**WHAT THE EXERCISE ASKS**
Every entry below should appear in the answer exactly as written, apart from the pictures.

* * *

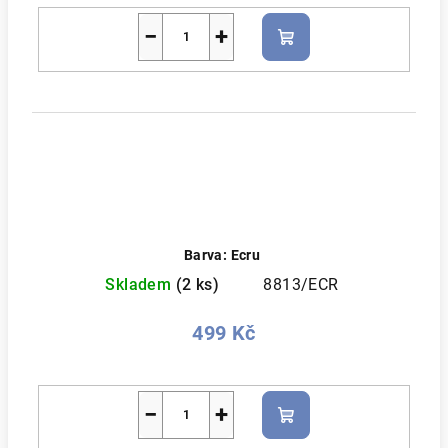
−
+
Do
košíku
Barva: Ecru
Skladem
(2 ks)
8813/ECR
499 Kč
−
+
Do
košíku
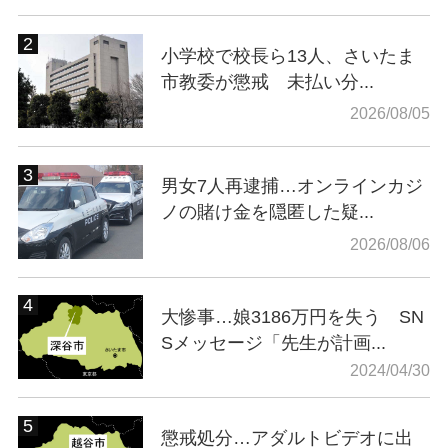
小学校で校長ら13人、さいたま
市教委が懲戒 未払い分...
2026/08/05
男女7人再逮捕…オンラインカジ
ノの賭け金を隠匿した疑...
2026/08/06
大惨事…娘3186万円を失う SN
Sメッセージ「先生が計画...
2024/04/30
懲戒処分…アダルトビデオに出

* * *

**SOLUTION TO THE PROBLEM**
−
+
Do
košíku
Barva: Ecru
Skladem
(2 ks)
8813/ECR
499 Kč
−
+
Do
košíku
小学校で校長ら13人、さいたま
市教委が懲戒 未払い分...
2026/08/05
男女7人再逮捕…オンラインカジ
ノの賭け金を隠匿した疑...
2026/08/06
大惨事…娘3186万円を失う SN
Sメッセージ「先生が計画...
2024/04/30
懲戒処分…アダルトビデオに出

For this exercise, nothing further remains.